N. makes productive use of case studies, discussing contrasting pairs of similar passages that differ in features relevant to his analysis. For example, his argument that past-referring presents are more likely to be used in mimetic narrative when denoting events of high communicative dynamism is supported by a comparison of two Euripides passages, Rhesus 787–98 and Bacchants 689–98. In both instances characters awake and rise, the latter movement encoded by forms of ὀρθός ἀνᾴσσω, ‘I jump up’. In the Rhesus passage, which is high in communicative dynamism (describing the nocturnal attack of Rhesus’ camp by Odysseus and Diomedes), multiple past-referring present forms co-occur. By contrast, the Bacchants passage, describing the bacchants’ orderly conduct, is marked by ‘an almost complete absence of narrative tension’ (p. 119), and all past events are encoded by past forms. Although fully controlling for possible extraneous factors is impossible, this strategy provides a principled basis for comparison. The resulting discussions suggest how a linguistic approach can contribute to a better understanding of literary texts.

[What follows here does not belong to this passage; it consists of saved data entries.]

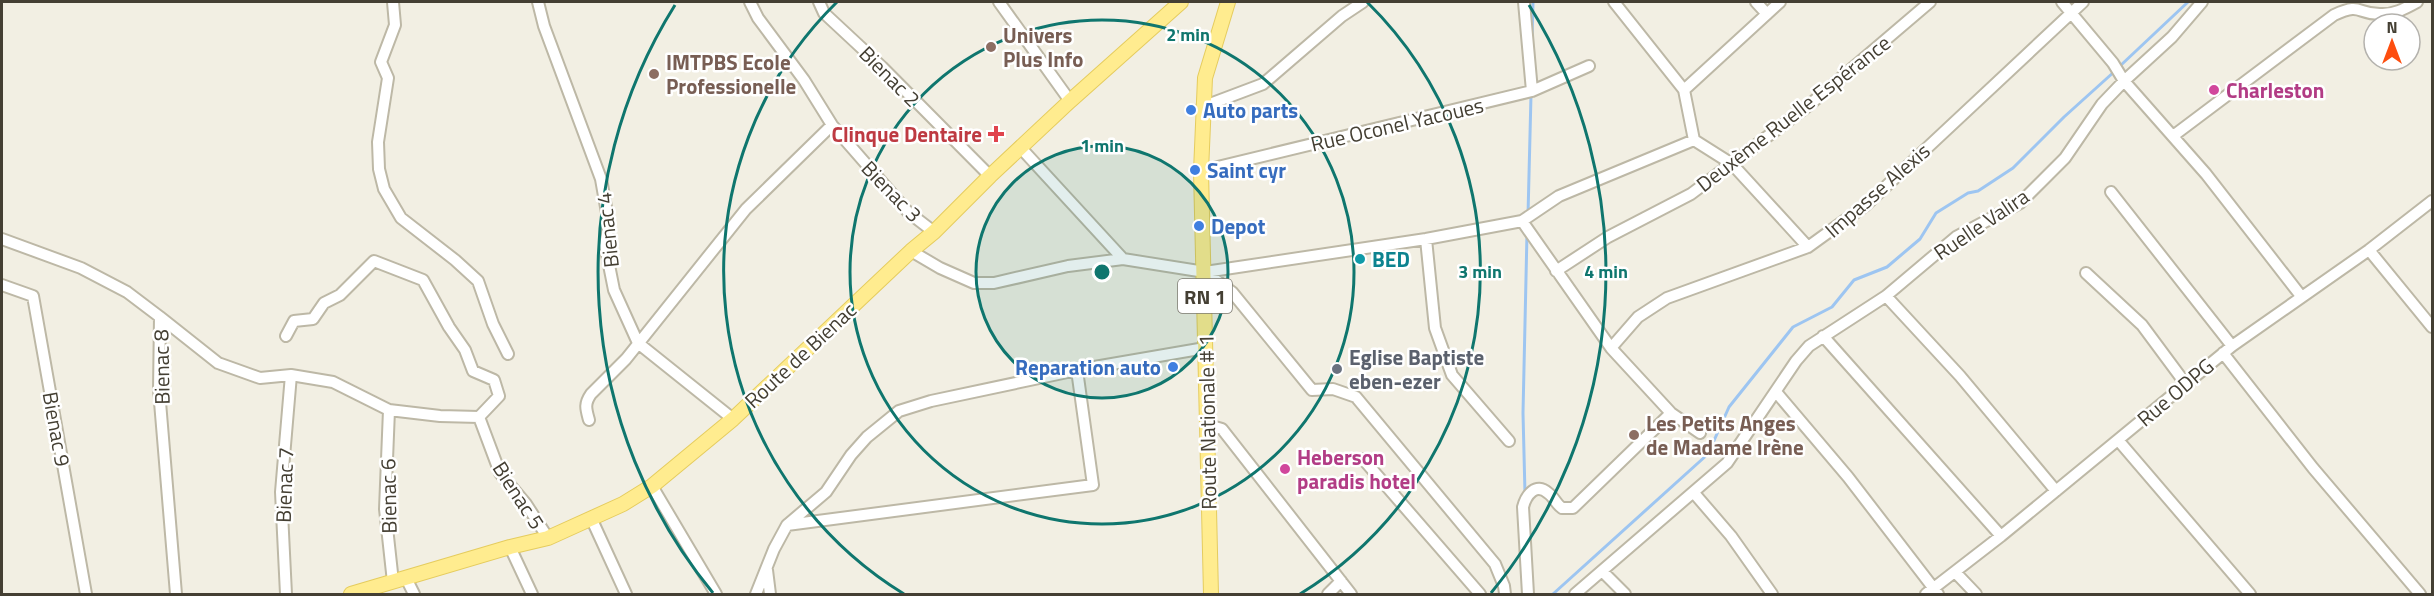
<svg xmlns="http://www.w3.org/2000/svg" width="2434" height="596" viewBox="0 0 2434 596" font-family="'Titillium Web',sans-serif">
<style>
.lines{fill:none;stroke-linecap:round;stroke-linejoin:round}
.stream{stroke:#9dc5f1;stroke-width:3}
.minor-casing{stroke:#bdb8a6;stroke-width:14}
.major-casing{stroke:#e5cc5e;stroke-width:16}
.minor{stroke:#fff;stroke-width:10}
.major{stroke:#ffec8f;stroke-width:14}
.ring{fill:none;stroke:#0f766e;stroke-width:3}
.education-dot{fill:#8d6e63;stroke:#fff;stroke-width:2}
.hotel-dot{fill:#d1479c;stroke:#fff;stroke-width:2}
.shop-dot{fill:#3f7fe0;stroke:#fff;stroke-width:2}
.health-dot{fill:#e0444e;stroke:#fff;stroke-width:2}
.culture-dot{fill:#0f9aa8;stroke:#fff;stroke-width:2}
.worship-dot{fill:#6b7280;stroke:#fff;stroke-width:2}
.labels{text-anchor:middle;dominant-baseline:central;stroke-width:5;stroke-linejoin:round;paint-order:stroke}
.shield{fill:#fff;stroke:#7c7970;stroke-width:1.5}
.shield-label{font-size:20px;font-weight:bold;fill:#443f33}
.education-label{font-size:21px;font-weight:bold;fill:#785e54;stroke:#fff;text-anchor:start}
.street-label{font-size:21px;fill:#443f33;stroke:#fff}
.hotel-label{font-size:21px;font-weight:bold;fill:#b23c85;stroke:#fff;text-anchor:start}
.shop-label{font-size:21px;font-weight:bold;fill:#366cbe;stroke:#fff;text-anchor:start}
.health-label{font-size:21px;font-weight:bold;fill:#be3a42;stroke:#fff;text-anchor:end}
.culture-label{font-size:21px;font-weight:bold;fill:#0d838f;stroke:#fff;text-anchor:start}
.worship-label{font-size:21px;font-weight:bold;fill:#5b616d;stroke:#fff;text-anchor:start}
.centre{fill:#0f766e;stroke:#fff;stroke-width:3}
.ring-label{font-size:18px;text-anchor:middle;font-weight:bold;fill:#0f766e;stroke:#fff;stroke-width:5;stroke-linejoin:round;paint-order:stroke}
</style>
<rect width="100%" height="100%" fill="#f2efe3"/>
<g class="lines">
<path class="stream" d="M 1532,38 L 1533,2
M 2120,66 L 2188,2
M 1528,215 L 1531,95
M 1525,494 L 1523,413 L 1527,233
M 1553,594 L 1708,454 L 1729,407 L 1793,327 L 1832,307 L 1854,280 L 1887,267 L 1920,239 L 1936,213 L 1968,193 L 1978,191 L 2013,168 L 2064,117 L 2115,71"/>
<g class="minor-casing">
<path id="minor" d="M 393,2 L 395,25 L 381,62 L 388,78 L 378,142 L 379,169 L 384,189 L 401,218 L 455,260 L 478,281 L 493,324 L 508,354
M 538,2 L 544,26 L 601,179 L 609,224 L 605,245 L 614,290 L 638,343 L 733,419
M 750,2 L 758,18 L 804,80 L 832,125 L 908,212 L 934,232
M 819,2 L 824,13 L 882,67 L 990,176
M 999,2 L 1070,101
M 1524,2 L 1532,91
M 1614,2 L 1684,90 L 1694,140
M 1756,2 L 1767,14
M 2062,2 L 2113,63 L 2124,81 L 2172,37 L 2202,2
M 1684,90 L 1780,2
M 1202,107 L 1263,84 L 1342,16 L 1363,2
M 2173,136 L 2334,15 C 2362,2 2356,14 2380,14 C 2394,15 2406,8 2417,2
M 1020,147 L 1123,259
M 1201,171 L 1532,91 L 1589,66
M 2111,192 L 2232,346
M 1522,221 L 1611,348 L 1671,413 L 1700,433
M 2,239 L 81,268 L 127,292 L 160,317 L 159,390 L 176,594
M 1426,239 L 1435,328 L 1452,375 L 1509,441
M 2369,250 L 2432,327
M 911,251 L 940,268 L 974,283 L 994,283 L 1068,266 L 1123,259 L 1205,272 L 1426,239 L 1522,221 L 1559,196 L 1694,140 L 1732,164 L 1808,247
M 1556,271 L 1608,237 L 1691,194 L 1808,106 L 1930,2
M 1205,272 L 1232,292 L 1312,390 L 1333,389 L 1356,397 L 1495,564 L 1504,586 L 1505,594
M 2086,273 L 2142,325 L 2185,383
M 2,285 L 33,296 L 86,594
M 1886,296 L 1960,376 L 2056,491
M 160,317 L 218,363 L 260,378 L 291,375 L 333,382 L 389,410 L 440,416 L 479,417 L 499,396 L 494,380 L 473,371 L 465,350 L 449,327 L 423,280 L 374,261 L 340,295 L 324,303 L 313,319 L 294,321 L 286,336
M 1823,336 L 2001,536
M 1611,348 L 1638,317 L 1667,298 L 1808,247 L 1866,205 L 2083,2
M 2223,353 L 2313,468 L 2420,594
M 1776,392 L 1848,477 L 1938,594
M 389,410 L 385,509 L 393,582
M 479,417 L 500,473 L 526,504 L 548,538
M 589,420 C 586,409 584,404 591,394 L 626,359 L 746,209 L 832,125
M 1208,425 L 1222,429 L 1351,594
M 2118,440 L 2250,594
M 1363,459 L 1480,594
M 652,486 L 716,594
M 1694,493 L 1731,536 L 1772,594
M 592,520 L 626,594
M 787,525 L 1093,485 L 1077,370
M 510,547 L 532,594
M 767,570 L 770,594
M 1602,571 L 1625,594
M 1955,572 L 1976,594
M 406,578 L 414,594
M 286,594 L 281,492 L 291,375
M 756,594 L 774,549 L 787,525 L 826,492 L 851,455 L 867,437 L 899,411 L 931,401 L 1077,370 L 1205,348
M 1328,594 L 1341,581
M 1528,594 L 1523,507 C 1526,495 1536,482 1548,493 C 1554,497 1556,504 1562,508 L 1573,508 L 1671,413
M 1575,594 L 1727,463 L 1796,361 L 1809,346 L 1886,296 L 1956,237 L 2020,203 L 2065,158 L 2102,104 L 2124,81 L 2206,174 L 2301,296
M 1926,594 L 2001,536 L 2232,346 L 2369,250 L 2432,201"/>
</g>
<g class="major-casing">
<path id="major" d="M 351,594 L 510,547 L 548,538 L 623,504 L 652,486 L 733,419 L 911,251 L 934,232 L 990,176 L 1070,101 L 1181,2
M 1211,594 L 1201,171 L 1205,78 L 1228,2"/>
</g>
<use href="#minor" class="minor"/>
<use href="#major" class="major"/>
</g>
<circle cx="1102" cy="272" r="126" fill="#0f766e" fill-opacity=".12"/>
<g class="ring">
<circle cx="1102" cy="272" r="126"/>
<circle cx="1102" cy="272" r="252"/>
<path d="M904 594A378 378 0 0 1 837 2M1367 2A378 378 0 0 1 1300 594"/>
<path d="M713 593A504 504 0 0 1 675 5M1529 5A504 504 0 0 1 1491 593"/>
</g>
<g class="education-dot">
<circle cx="991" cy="47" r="6"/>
<circle cx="654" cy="74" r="6"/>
<circle cx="1634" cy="435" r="6"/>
</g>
<g class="hotel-dot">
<circle cx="2214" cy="90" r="6"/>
<circle cx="1285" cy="469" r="6"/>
</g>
<g class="shop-dot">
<circle cx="1191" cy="110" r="6"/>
<circle cx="1195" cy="170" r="6"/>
<circle cx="1199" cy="226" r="6"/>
<circle cx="1173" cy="367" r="6"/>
</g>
<path class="health-dot" d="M993 125h6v6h6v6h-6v6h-6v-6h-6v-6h6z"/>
<circle class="culture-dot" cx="1360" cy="259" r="6"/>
<circle class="worship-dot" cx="1337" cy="369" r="6"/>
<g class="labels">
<rect class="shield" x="1178" y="279" width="54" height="34" rx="4.5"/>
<g class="shield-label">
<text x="1205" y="296">RN 1</text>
</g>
<g class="education-label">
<text x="1003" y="35">Univers<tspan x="1003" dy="24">Plus Info</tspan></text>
<text x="666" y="62">IMTPBS Ecole<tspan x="666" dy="24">Professionelle</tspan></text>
<text x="1646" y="423">Les Petits Anges<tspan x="1646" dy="24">de Madame Irène</tspan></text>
</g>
<g class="street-label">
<text transform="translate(890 76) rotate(45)">Bienac 2</text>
<text transform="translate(1793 113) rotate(-38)">Deuxème Ruelle Espérance</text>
<text transform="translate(1397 124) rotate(-13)">Rue Oconel Yacoues</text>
<text transform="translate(1877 190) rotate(-41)">Impasse Alexis</text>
<text transform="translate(892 191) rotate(46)">Bienac 3</text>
<text transform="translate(1981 224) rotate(-34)">Ruelle Valira</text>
<text transform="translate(607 230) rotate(-96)">Bienac 4</text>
<text transform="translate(800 355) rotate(-43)">Route de Bienac</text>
<text transform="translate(161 367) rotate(-91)">Bienac 8</text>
<text transform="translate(2175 392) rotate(-40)">Rue ODPG</text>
<text transform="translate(1207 422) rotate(-91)">Route Nationale # 1</text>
<text transform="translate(57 429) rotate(80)">Bienac 9</text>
<text transform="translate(284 485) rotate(-88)">Bienac 7</text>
<text transform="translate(519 495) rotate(57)">Bienac 5</text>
<text transform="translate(388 496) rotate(-91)">Bienac 6</text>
</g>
<g class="hotel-label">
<text x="2226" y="90">Charleston</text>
<text x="1297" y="457">Heberson<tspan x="1297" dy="24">paradis hotel</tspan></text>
</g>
<g class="shop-label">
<text x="1203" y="110">Auto parts</text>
<text x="1207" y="170">Saint cyr</text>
<text x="1211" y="226">Depot</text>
<text x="1161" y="367" text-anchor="end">Reparation auto</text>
</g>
<g class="health-label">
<text x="982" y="134">Clinque Dentaire</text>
</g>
<g class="culture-label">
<text x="1372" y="259">BED</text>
</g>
<g class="worship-label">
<text x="1349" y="357">Eglise Baptiste<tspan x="1349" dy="24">eben-ezer</tspan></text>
</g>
</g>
<circle cx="1102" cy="272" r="9" class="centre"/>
<g class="ring-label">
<text x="1188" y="41">2 min</text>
<text x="1102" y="152">1 min</text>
<text x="1480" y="278">3 min</text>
<text x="1606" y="278">4 min</text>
</g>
<rect width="2434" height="596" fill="none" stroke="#443f33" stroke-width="6"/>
<g transform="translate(2392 42)"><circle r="28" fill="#ffffff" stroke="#b4b2ad" stroke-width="1.5"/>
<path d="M0-4.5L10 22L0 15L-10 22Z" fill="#fd4e0f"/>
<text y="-9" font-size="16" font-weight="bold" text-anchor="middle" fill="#443f33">N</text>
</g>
</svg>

Alongside such exercises in close reading, the study features a quantitative element. In Chapters 2 and 3, each of which is based on a corpus representing multiple classical authors, N. presents a range of hypotheses suggested by his analyses and subjects these to statistical testing where this is practicable (although it should be noted that the total number of presents extracted from N.'s scenic narrative corpus is only 183 [in contrast to the 1,190 found in the summary narrative corpus], meaning that the results of the statistical tests discussed in Chapter 2 should be handled cautiously).

Despite the use of quantitative methods, the nature of the undertaking entails an element of subjectivity that cannot be fully eliminated. N.'s analysis of the contrasting accounts of the same events at Aeschines 2.12–19 and 3.62–3 is one of the points where its hand may be visible. Arguing that the indictment of Philocrates is encoded by a present at 2.14 and an aorist at 3.62, despite being ‘a change in the narrative dynamic in both cases’, because ‘in speech 2 this is more strongly highlighted’, N. points to the use of the passive voice to background the agency of Philocrates’ opponents in speech 3 (p. 226). However, his earlier typology of dynamic-changing points where the present is liable to appear in summary narrative includes events that either initiate narrative complications or change the direction of events ‘with agency being absent or de-emphasised’ (p. 183). Conveniently, the backgrounding of agency is cited as a marker of low communicative dynamism where past morphology needs to be explained away.

The use of present forms to encode past events in classical Greek (and elsewhere) is by no means a virgin field; an edited collection is devoted to the phenomenon's occurrence in Thucydides alone (J. Lallot et al. [edd.], Historical Present in Thucydides [2011]). Nonetheless, there is always more to be discovered even within a limited corpus, and N.'s thorough approach makes his work worth reading for scholars with an interest in the topic, even if they do not espouse the principles of cognitive linguistics. Notably, he makes a convincing case for treating the past-referring present in non-narrative contexts together with its more frequent equivalent that alternates with the aorist in narrative passages, pointing out that adverb usage indicates that the former ‘can be replaced with past tense forms with the same impunity’ as the latter (p. 235). As he notes, passages of this kind suggest a need to abandon the widespread idea that tense-switching is a solely narrative phenomenon (cf. e.g. A. Rijksbaron, in: J. Lallot et al. [edd.], Historical Present in Thucydides [2011], pp. 259–61).